Mr Dutton said it was “nonsense” for Labor and the Greens to claim that they had sufficient control over Australia’s borders to limit refugee numbers to 27,000 or 50,000.
“The UN has told us thatthere are some 58 million people who are displaced and would seek to come to a country like Australia, so the thought that you can somehow turn the tap on and off and that the people smugglers will be happy with the profit out of 50,000 but not out of 60,000 or 600,000 is complete nonsense,” Mr Dutton said.
A major blow for reality by Mr Dutton! And Mr Dutton didn’t even get to the Islam issue. The PC crew are outraged, just outraged, and have resorted to high-grade name-calling, as if that substituted for facts and logic:
The figure comes as the Greens and Labor label Mr Dutton as “xenophobic” and call for Prime Minister Malcolm Turnbull to reject comments he made last night about refugees taking Australian jobs.
While the PC refuse to recognize this reality, they threaten to make their political parties un-electable and thus they endanger their other projects. It is an interesting conundrum for the virtue signallers, unable to control their excesses to help themselves.

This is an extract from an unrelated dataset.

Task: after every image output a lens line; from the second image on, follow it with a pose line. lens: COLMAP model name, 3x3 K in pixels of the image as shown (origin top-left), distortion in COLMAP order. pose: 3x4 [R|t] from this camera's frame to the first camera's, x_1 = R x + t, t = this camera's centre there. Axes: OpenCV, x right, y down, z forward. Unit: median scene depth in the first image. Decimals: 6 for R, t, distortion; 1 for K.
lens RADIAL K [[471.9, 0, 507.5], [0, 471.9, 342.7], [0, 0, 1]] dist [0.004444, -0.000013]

Chris Kenny has an opinion piece, Federal election 2016: Labor falls for own sucker punch over migrants:
It is hard to believe the Labor Party and the broader Left could be so idiotic and irresponsible as to deliberately inflame border protection as a crucial issue for the sixth election in a row.
The “outrage” at what Peter Dutton has said must be confected because he was only stating the obvious — many refugees (although by no means all) are illiterate and unskilled and require an enormous amount of support to adjust to resettlement and become self-reliant. …

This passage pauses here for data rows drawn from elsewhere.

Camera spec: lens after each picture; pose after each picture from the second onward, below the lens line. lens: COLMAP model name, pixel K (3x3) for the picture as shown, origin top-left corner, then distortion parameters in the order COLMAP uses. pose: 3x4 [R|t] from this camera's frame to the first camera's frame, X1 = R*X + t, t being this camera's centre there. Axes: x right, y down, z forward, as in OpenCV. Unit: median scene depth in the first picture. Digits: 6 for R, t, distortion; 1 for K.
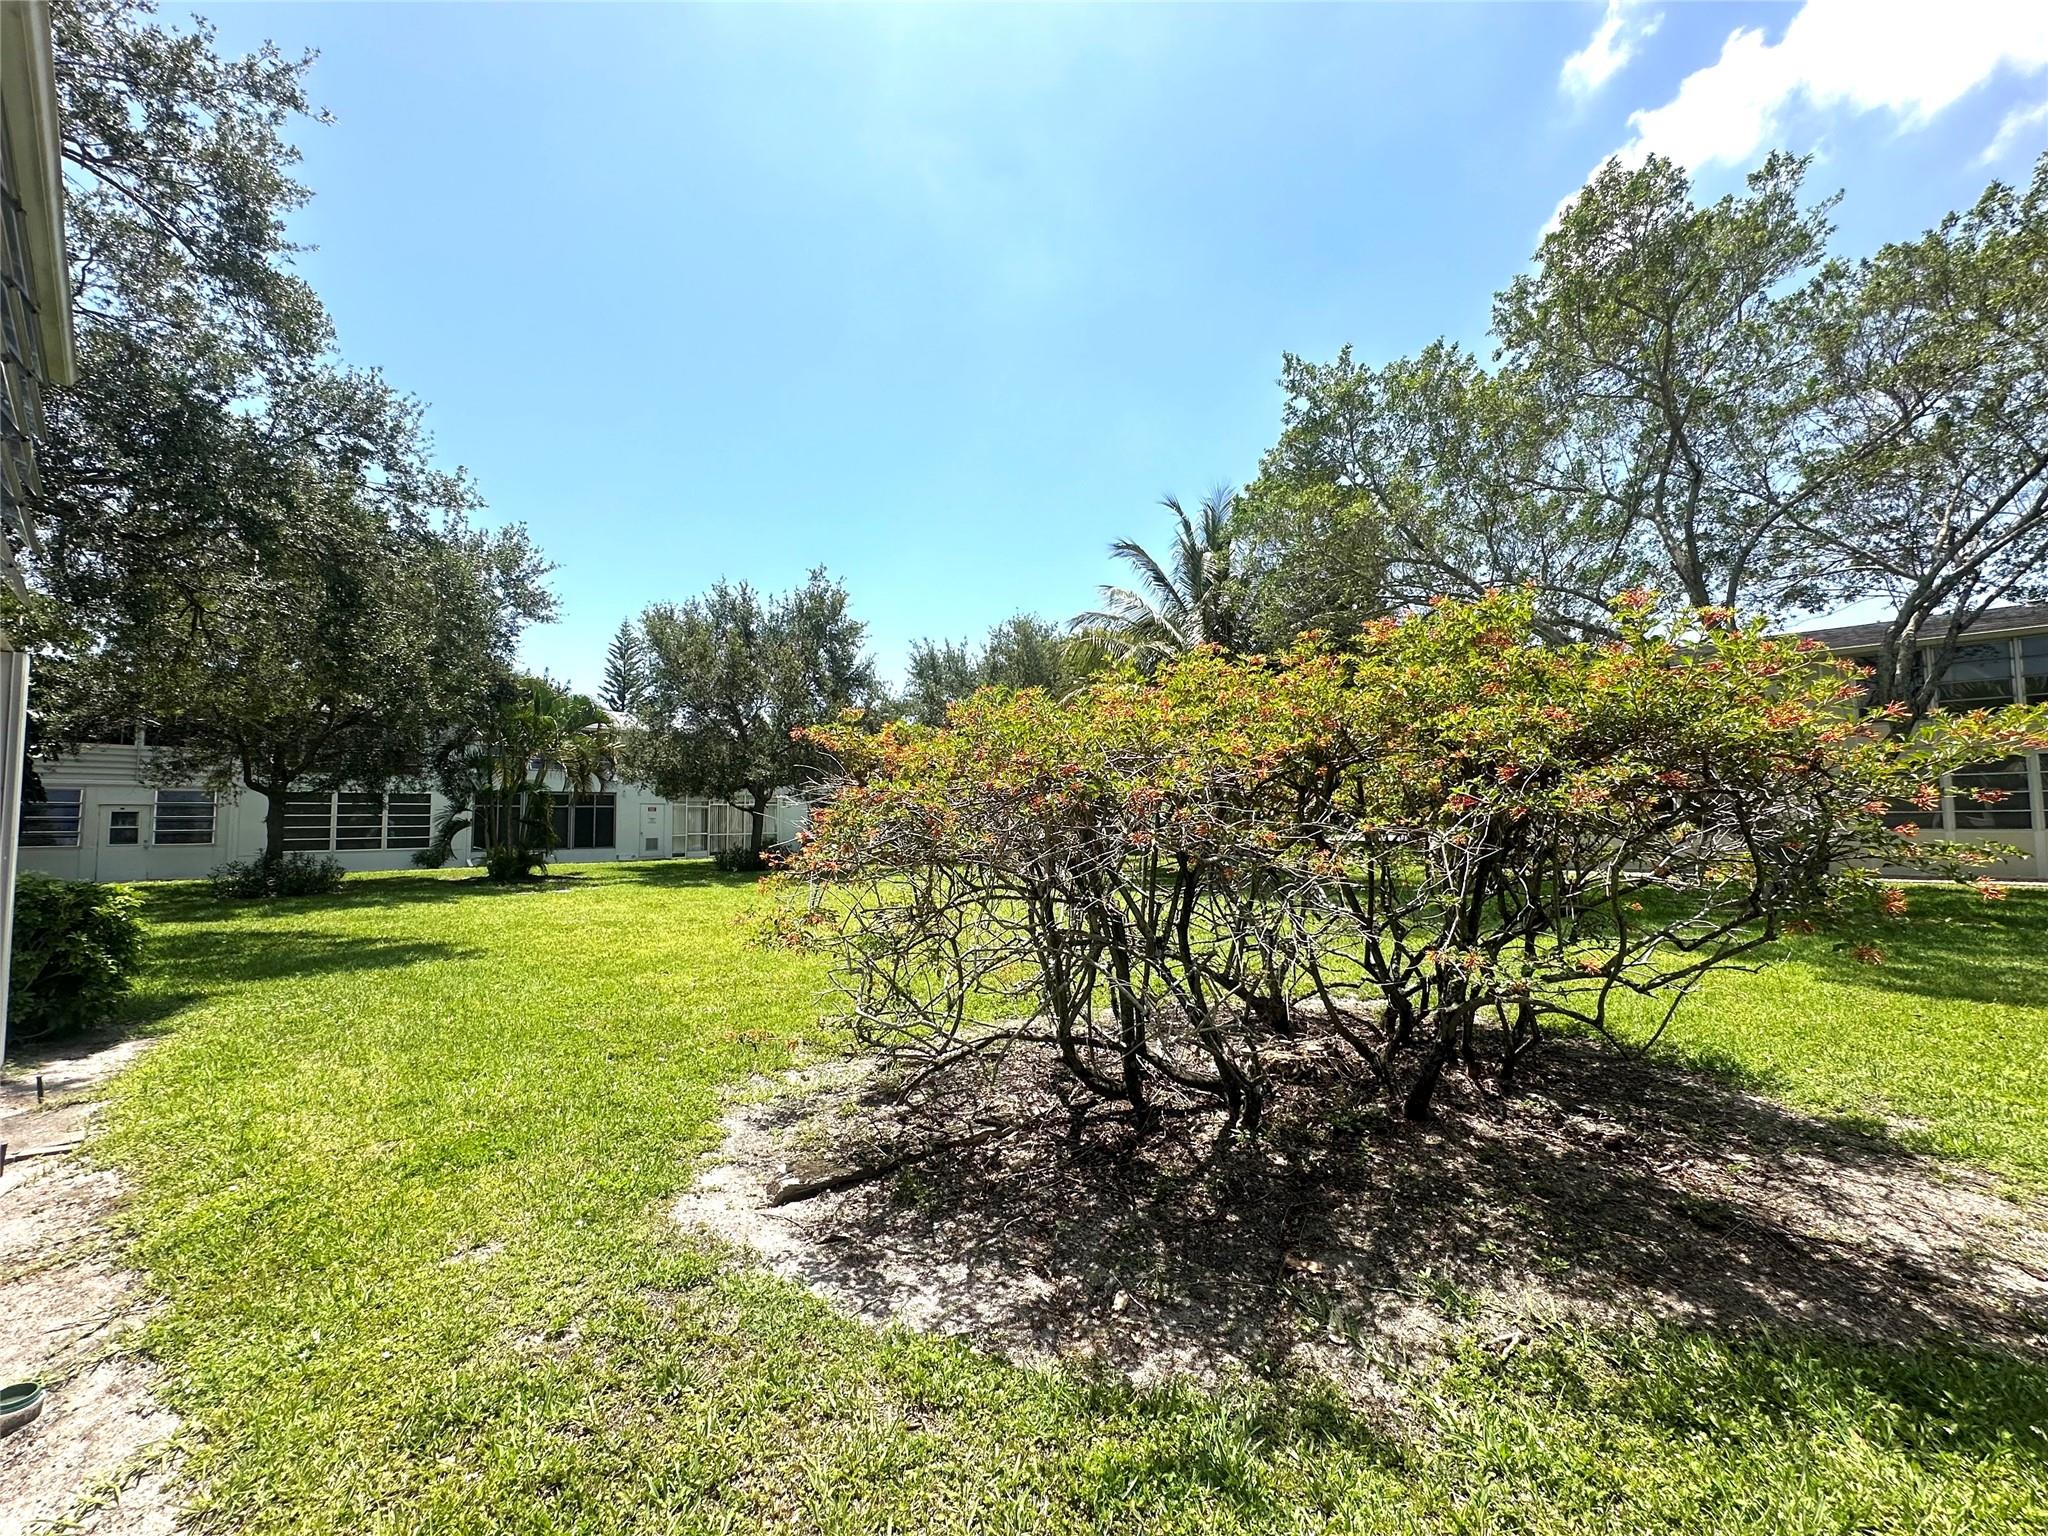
lens RADIAL K [[819.6, 0, 1024.0], [0, 819.6, 768.0], [0, 0, 1]] dist [-0.002814, 0.000742]
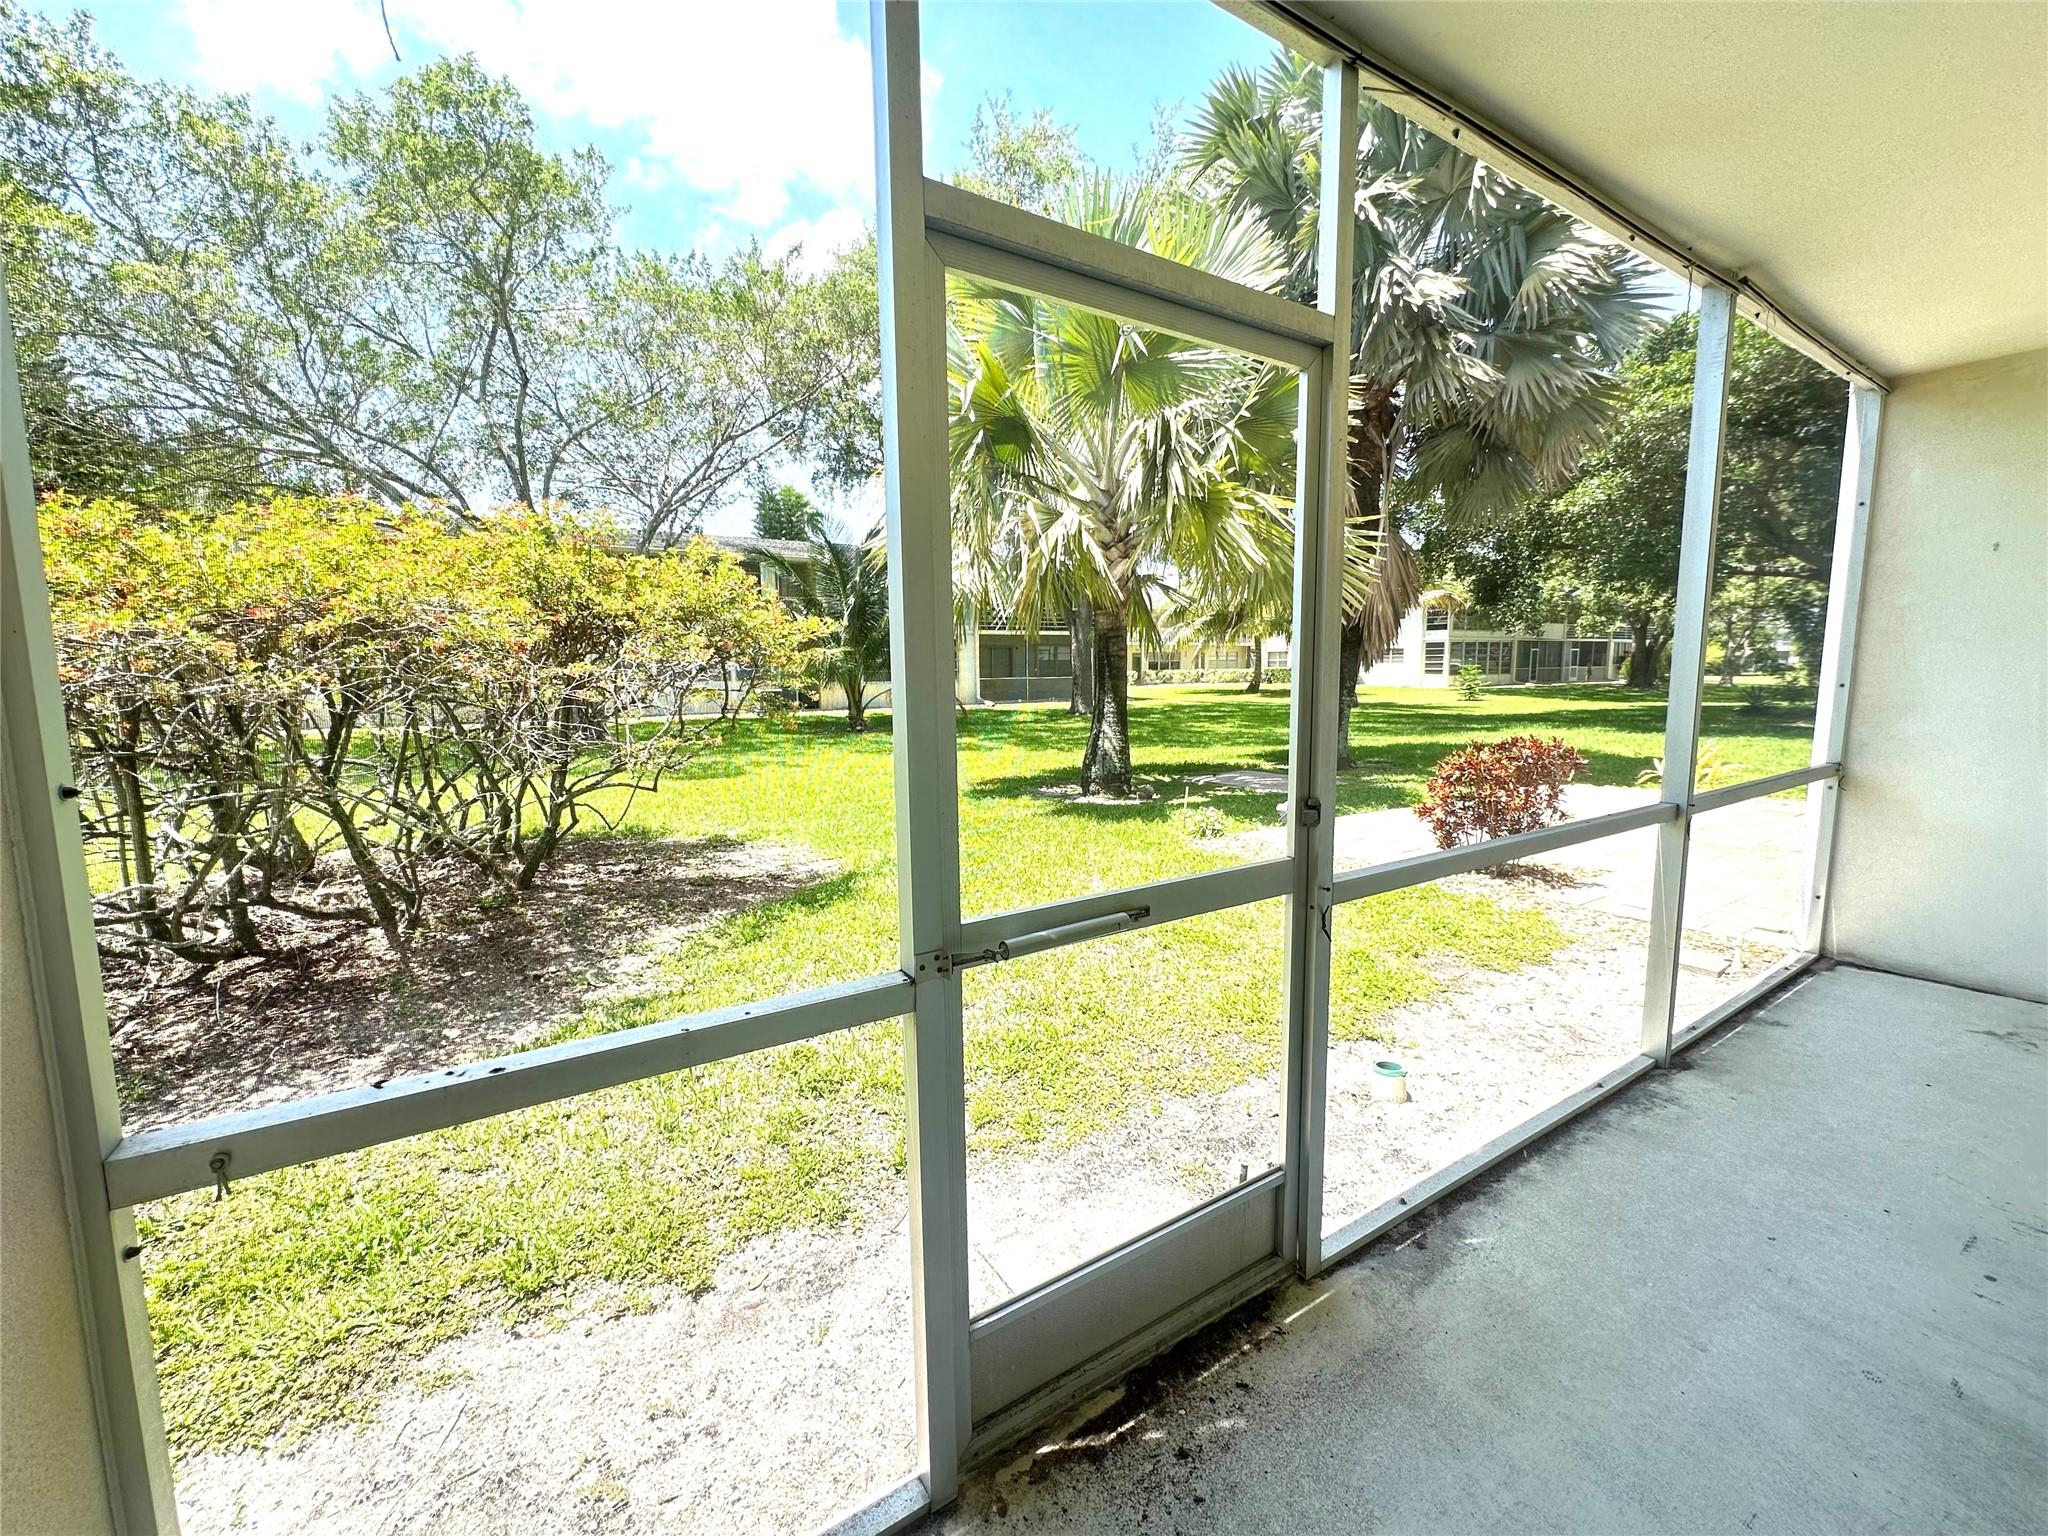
lens RADIAL K [[819.6, 0, 1024.0], [0, 819.6, 768.0], [0, 0, 1]] dist [-0.002814, 0.000742]
pose [[0.257662, -0.108288, 0.960148, -0.540424], [-0.055533, 0.990398, 0.126602, 0.012463], [-0.964638, -0.085941, 0.249174, -0.103175]]
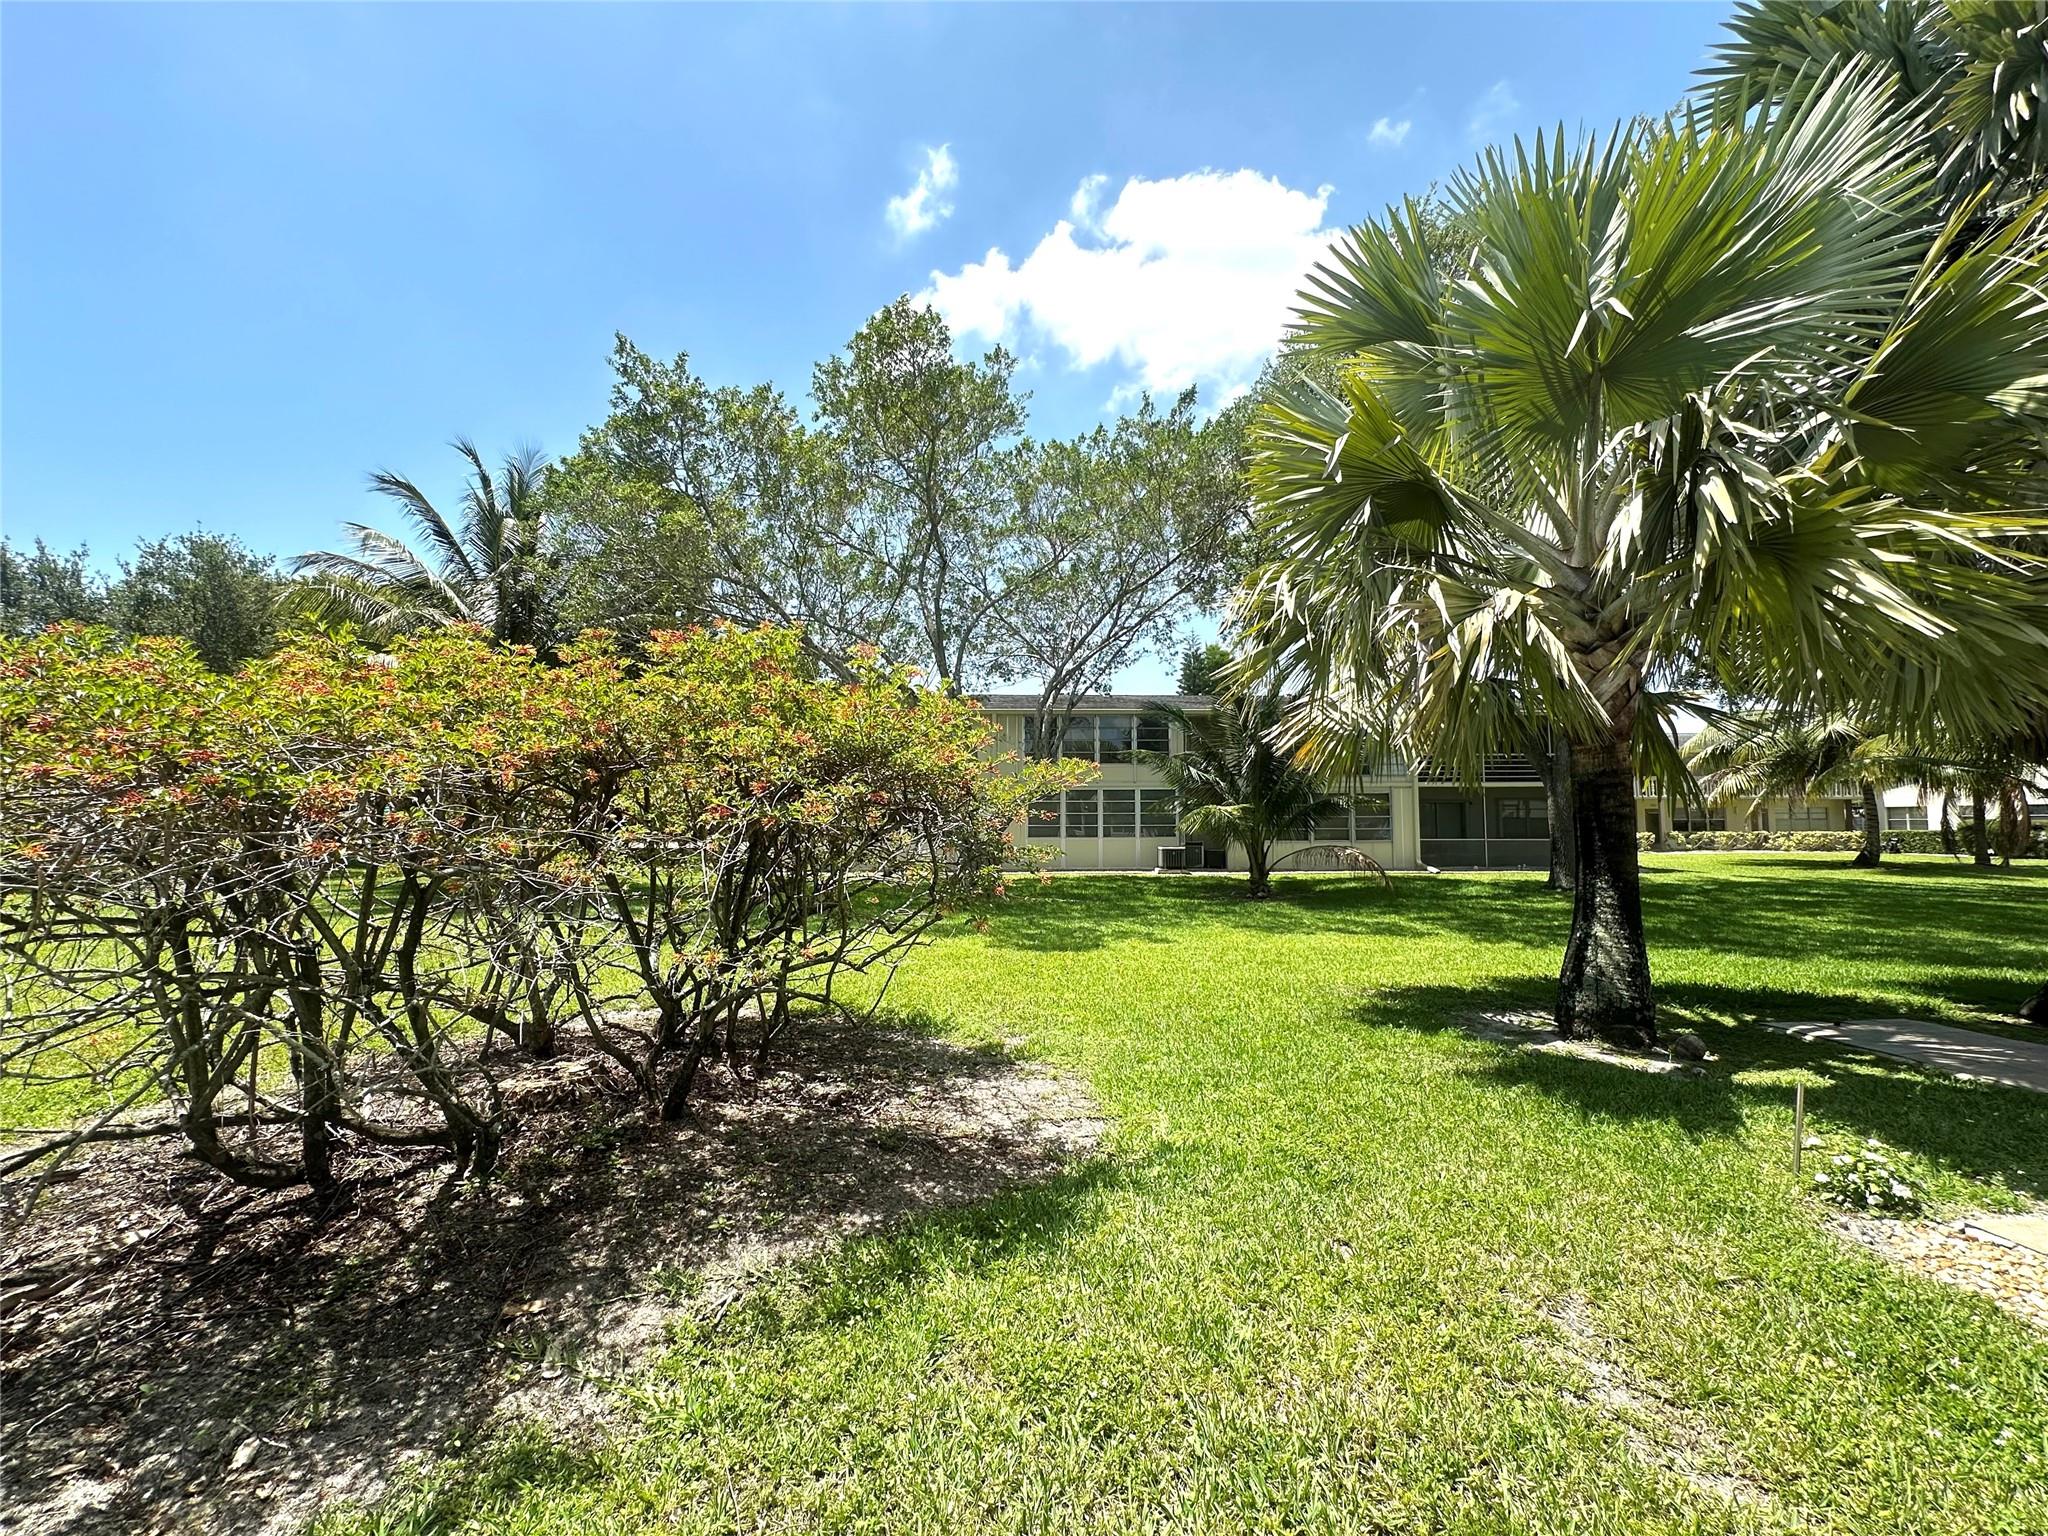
lens RADIAL K [[819.6, 0, 1024.0], [0, 819.6, 768.0], [0, 0, 1]] dist [-0.002814, 0.000742]
pose [[0.702201, 0.061366, 0.709329, 0.030130], [-0.054928, 0.997979, -0.031961, -0.002479], [-0.709857, -0.016519, 0.704153, -0.028111]]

For Labor to attack Dutton, saying his comments were “deeply offensive” seems to be a desperate attempt at distraction. The opposition doesn’t want people to focus on their own pledge to double the refugee intake or do deals with the Greens to go even higher. …
But Labor can’t help themselves. The party tore itself apart at conference last year just to win support for the obvious, sensible and successful policy of turning boats back. But it still won’t support temporary protection visas and insists on criticising the government’s management of the issue. …
And today it has fallen for its own sucker punch, appealing to these compassionistas instead of common sense. It will spark an ugly debate that the nation doesn’t need. …
Apart from vanity, it is difficult to comprehend why Labor is so obtuse on these issues and why so many of its members can’t understand that orderly migration is a pillar of this nation’s success. And this success underpins a great deal, including our generous humanitarian programs. Politically, Labor should have been hoping border protection never got a mention in this campaign. Instead they are inflaming it in a wrongheaded manner. With less policy differentiation than there ought to be on economic issues, this could be a most telling issue come polling day.